La coiffe correspond à l’ajout d’un groupement, dit « m7G », par une liaison 5’-5’ tri-phosphate. Ce groupement m7G correspond à l’addition de trois groupements phosphates et d’une molécule de GTP au niveau de l’extrémité 5’ du transcrit primaire grâce à l’énergie libérée par l’hydrolyse de la molécule de GTP. Le nucléotide G va ensuite être méthylé sur le septième carbone (C7) pour donner la 7-méthyl-guanosine.
La coiffe est ajoutée grâce à un complexe protéique appelé « Cap-Binding-Complex » qui possédant une activité triphosphatase, une activité guanylyl-transférase et une activité méthyl-transférase.
La poly-adénilation correspond à l’ajout de jusqu’à 200 adénines à l’extrémité 3’ du transcrit primaire et ceci sans matrice par la poly-A-polymérase. La poly-A-polymérase reconnaît le signal de poly-adénilation qui n’est autre que la séquence CPSF (AAUAAA). 20 nucléotides en aval de cette séquence la poly-A-polymérase utilise sont activité endo-nucléasique et son activité A-polymérasique.
Après l’addition de la coiffe et la poly-adénilation, le transcrit primaire est encore soumis à l’excision des introns et l’épissage des exons ; les introns sont ainsi éliminés. Ceci est possible par la présence de site donneur d’épissage (dinucléotide GU) à l’extrémité 5’ des introns et de site accepteur d’épissage (dinucléotide CAG) à l’extrémité 3’ des introns.
Les jonctions d’épissage sont reconnues par les snRNPs (ou snurps pour Small-Nuclear-Ribonucleo-protein-Particules). Les snRNP correspondent à l’association de snRNA (snRNA U1, U2, U3, U4, U5, U6) et de protéines et l’ensemble des snRNPs s’appelle le spliceosome. Le snRNP U1 reconnaît le site donneur et le snRNP U2 reconnaît le site de branchement et le site accepteur.
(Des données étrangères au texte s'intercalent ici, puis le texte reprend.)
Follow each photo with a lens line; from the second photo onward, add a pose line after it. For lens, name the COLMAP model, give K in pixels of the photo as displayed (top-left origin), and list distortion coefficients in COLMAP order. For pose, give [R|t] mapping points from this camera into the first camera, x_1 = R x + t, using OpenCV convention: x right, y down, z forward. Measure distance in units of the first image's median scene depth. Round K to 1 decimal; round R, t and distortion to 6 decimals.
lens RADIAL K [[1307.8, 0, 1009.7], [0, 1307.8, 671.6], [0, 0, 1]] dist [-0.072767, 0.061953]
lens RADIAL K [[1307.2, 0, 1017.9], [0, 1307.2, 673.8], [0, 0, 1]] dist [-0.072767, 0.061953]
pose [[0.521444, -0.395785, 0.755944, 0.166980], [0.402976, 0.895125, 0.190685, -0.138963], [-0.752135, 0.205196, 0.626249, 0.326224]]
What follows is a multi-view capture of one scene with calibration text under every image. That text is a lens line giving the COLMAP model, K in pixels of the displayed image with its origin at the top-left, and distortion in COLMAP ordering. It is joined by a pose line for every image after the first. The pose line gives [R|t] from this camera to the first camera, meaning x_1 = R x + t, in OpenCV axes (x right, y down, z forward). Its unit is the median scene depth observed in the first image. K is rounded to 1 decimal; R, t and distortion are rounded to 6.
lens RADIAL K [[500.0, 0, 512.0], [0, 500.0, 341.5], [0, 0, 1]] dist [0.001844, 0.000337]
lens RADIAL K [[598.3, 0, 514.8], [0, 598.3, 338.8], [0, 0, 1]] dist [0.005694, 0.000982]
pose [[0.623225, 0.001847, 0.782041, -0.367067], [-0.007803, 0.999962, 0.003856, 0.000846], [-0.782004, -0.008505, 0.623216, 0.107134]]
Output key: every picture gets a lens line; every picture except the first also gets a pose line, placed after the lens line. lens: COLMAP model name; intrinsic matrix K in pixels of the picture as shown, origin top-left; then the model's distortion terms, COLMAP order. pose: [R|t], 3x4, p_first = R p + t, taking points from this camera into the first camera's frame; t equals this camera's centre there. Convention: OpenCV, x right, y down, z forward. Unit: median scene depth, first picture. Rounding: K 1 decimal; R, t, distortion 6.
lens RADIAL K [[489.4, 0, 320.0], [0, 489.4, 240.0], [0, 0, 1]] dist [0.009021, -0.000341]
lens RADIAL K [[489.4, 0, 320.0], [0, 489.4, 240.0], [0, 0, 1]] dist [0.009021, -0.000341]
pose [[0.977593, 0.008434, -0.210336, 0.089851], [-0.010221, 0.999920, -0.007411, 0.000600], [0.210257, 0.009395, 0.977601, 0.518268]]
L’excision des introns et l’épissage des exons se fait en plusieurs étapes :
Remarque :
Il existe certains ARN qui possèdent des introns auto-catalytiques qui ne nécessitent ainsi aucune protéine, l’activité enzymatique est portée par l’ARN lui-même, on parle de ribozymes.
Vidéo résumant les différents mécanismes entrant en jeu dans l’épissage.
A partir d’un transcrit primaire on peut avoir deux ou plus ARNm matures qui seront à l’origine de la formation des protéines-isoformes. Ceci est possible grâce à l’épissage alternatif qui consiste en l’élimination de certains exons. En effet certains exons sont constants au niveau des différents ARNm matures et d’autres sont variables et spécifiques du tissu dans lequel se trouve la protéine isoforme.
Exemple :
Au niveau du gène de la tropomyosine on met en évidence 12 exons au total dont 7 sont constants et 5 sont alternatifs.
Pathologies liées à un épissage anormal suite à des mutations :
On prendra pour exemple les β-thalassémies qui correspondent à des anémies héréditaires transmises sur le mode dominant dues à des anomalies dans la production de l’hémoglobine adulte. Certaines mutations induisent un épissage anormal du transcrit primaire (au niveau des sites donneurs, sites de branchement ou sites accepteurs).